Image: Niall Carson / PA / Getty Images

The call to oust Mark Zuckerberg comes from inside the house.

A group of investors teamed up to try to replace Facebook's chief executive and chairman of the board of directors with an independent voice. The plan, presented in a document filed by the SEC on April 12, does not mince words in his review of the 34-year-old smoked meat fan.

"[Zuckerberg’s] The double class gives him about 60% of Facebook's voting shares, which leaves the board, even with a senior independent director, with limited ability to verify the power of Mr. Zuckerberg, "reads the statement. supporting the proposal. " We think this weakens Facebook's governance and management oversight. "

In other words, even investors on Facebook think that an uncontrolled Zuckerberg is bad for business.

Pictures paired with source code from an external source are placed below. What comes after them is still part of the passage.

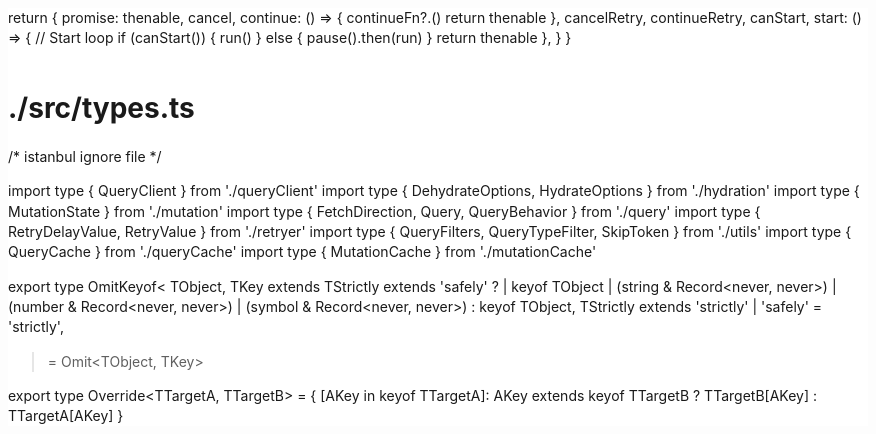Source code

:   return {
    promise: thenable,
    cancel,
    continue: () => {
      continueFn?.()
      return thenable
    },
    cancelRetry,
    continueRetry,
    canStart,
    start: () => {
      // Start loop
      if (canStart()) {
        run()
      } else {
        pause().then(run)
      }
      return thenable
    },
  }
}



# ./src/types.ts

/* istanbul ignore file */

import type { QueryClient } from './queryClient'
import type { DehydrateOptions, HydrateOptions } from './hydration'
import type { MutationState } from './mutation'
import type { FetchDirection, Query, QueryBehavior } from './query'
import type { RetryDelayValue, RetryValue } from './retryer'
import type { QueryFilters, QueryTypeFilter, SkipToken } from './utils'
import type { QueryCache } from './queryCache'
import type { MutationCache } from './mutationCache'

export type OmitKeyof<
  TObject,
  TKey extends TStrictly extends 'safely'
    ?
        | keyof TObject
        | (string & Record<never, never>)
        | (number & Record<never, never>)
        | (symbol & Record<never, never>)
    : keyof TObject,
  TStrictly extends 'strictly' | 'safely' = 'strictly',
> = Omit<TObject, TKey>

export type Override<TTargetA, TTargetB> = {
  [AKey in keyof TTargetA]: AKey extends keyof TTargetB
    ? TTargetB[AKey]
    : TTargetA[AKey]
}


  [dataTagSymbol]: any
  [dataTagErrorSymbol]: any
  [_ in TKey]: {}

And in case that is not clear enough, they put forward some examples that, in their opinion, demonstrate how miserably it has failed.

"We believe that this lack of chairman and independent control of the board of directors has contributed to the loss, or mismanagement, of a number of serious controversies, increasing the risk exposure and the costs to the shareholders, "says the proposal.

He goes on to give the following examples: "Russian intervention in US elections", "Sharing personal data of 87 million users with Cambridge Analytica", "Sharing data with device manufacturers, including Huawei, appointed by the US intelligence services as a threat to national security "False proliferating news", "Spread of violence in Myanmar, India and South Sudan", "Depression and other mental health problems, including the stress and addiction, "and" Allow advertisers to exclude black, Hispanic and other ethnic affinities. & # 39; to see the ads. "

The plan, if adopted, would make the "chairman of the board of directors, to the extent possible, an independent board member".

Unsurprisingly, Facebook is not a fan. The company dismissed the need for an independent board chairman, before reminding the investors in question that they do not really have the votes to carry out this maneuver.

"In addition, writes Facebook, our shareholders rejected a similar proposal at our 2017 annual meeting of shareholders."

Although this specific attempt to remove Zuckerberg 's chairman of the board of directors from his post is doomed to failure, the fact that it is a recurring effort sends a warning about the imminence of accountability to the CEO. If it is not today, then tomorrow. Time will tell if he listens.